Before 3n + 1 conjecture,
let’s get used to handling integers and do a preparatory exercise.

Q: There is 88 that is the sum of consecutive natural numbers.
then, can you find each natural number?

3n + 1の前に、整数と有理数の性質を辿りましょう。
Q: 連続する自然数の和が88になる、その連続した自然数を求めてみましょう。

It defines k and nk as natural number.
Then, denote as expression below.
88 = n1 + ,,, + nk (n1 ,,, nk are consecutive natural numbers)

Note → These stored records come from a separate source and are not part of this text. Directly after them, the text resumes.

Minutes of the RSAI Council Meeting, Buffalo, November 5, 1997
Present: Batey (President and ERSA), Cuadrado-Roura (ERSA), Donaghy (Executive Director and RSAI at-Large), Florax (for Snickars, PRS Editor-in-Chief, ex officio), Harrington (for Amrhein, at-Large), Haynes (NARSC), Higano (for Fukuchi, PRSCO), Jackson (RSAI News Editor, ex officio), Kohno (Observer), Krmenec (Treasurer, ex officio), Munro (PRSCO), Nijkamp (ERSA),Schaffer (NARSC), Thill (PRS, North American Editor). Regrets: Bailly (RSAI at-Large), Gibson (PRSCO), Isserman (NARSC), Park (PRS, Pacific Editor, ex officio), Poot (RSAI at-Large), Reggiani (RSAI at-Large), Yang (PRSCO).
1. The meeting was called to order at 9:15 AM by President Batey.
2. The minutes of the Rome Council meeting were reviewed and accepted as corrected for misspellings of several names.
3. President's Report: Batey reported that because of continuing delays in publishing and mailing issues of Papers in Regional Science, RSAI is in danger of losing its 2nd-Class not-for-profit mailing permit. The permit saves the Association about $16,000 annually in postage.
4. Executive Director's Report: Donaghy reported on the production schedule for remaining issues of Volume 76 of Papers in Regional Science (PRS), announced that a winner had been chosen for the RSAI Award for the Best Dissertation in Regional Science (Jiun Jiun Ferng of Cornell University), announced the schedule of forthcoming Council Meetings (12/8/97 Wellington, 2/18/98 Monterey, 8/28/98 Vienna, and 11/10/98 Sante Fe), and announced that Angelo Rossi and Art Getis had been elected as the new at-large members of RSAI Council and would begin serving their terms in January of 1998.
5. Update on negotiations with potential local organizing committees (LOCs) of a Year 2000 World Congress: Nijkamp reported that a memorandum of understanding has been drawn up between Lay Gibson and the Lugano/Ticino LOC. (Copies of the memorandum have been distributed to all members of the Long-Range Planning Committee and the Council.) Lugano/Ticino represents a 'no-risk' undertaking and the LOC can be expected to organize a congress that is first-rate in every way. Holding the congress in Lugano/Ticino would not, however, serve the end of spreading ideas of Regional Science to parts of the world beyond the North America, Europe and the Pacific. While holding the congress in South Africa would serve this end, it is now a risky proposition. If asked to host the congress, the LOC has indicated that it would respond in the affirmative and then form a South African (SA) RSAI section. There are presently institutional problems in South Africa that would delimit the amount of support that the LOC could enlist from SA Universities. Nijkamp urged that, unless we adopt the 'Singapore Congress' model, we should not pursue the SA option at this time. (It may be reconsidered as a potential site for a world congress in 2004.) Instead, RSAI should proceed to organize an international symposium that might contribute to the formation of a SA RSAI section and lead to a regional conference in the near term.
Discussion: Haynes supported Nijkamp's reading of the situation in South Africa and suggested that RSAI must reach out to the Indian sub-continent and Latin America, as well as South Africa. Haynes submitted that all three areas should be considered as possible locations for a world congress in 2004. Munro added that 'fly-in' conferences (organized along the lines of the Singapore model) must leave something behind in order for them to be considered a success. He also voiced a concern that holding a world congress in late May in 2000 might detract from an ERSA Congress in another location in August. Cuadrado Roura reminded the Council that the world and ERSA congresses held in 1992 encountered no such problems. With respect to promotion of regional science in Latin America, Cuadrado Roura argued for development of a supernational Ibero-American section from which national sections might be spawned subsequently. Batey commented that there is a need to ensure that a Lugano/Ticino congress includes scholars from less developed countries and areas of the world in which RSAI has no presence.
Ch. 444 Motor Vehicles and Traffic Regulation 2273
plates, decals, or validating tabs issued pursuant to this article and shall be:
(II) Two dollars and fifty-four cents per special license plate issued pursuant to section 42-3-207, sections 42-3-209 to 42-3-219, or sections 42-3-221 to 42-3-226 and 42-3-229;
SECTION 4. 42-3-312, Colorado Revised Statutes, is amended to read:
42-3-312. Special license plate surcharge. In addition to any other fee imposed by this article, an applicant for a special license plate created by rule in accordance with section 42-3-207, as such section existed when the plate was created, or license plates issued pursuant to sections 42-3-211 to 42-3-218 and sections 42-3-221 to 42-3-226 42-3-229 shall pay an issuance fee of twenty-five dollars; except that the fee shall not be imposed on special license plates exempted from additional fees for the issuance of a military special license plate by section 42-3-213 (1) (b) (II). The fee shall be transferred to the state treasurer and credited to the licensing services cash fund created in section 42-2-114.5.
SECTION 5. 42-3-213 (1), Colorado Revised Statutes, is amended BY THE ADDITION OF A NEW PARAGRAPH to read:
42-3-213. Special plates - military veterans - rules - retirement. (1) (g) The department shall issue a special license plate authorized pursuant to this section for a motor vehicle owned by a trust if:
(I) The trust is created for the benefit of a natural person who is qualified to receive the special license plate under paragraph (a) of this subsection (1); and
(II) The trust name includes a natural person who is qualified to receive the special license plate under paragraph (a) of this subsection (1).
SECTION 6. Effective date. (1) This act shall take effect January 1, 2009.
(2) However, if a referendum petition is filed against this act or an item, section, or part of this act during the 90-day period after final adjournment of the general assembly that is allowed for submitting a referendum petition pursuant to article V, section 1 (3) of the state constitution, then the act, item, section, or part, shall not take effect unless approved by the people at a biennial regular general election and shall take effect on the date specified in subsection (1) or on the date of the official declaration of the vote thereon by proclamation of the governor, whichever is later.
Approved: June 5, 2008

Transforming from the sum formula of the difference sequence,
it becomes as follows.
88 = n1 + (n1 + 1) + (n1 + 2) + ,,, + (n1 + k – 1)
88 = kn1 + Σi=1k-1 i
88 = k(n1 + (k/2) – (1/2)) — (1)

In order (1) in left side to be an integer,
it is a necessary condition that k is an odd number.
Therefore, it becomes as follows about k.
88 ≡ 0 mod k (k is an odd number)
therefore, k = 11.

Substitute this k = 11 into (1).
88 = 11(n1 + (11/2) – (1/2))
88 = 11(n1 + 5)
therefore, n1 = 3.

Therefore, the solution to be obtained is “3, 4, 5, 6, 7, 8, 9, 10, 11, 12, 13”.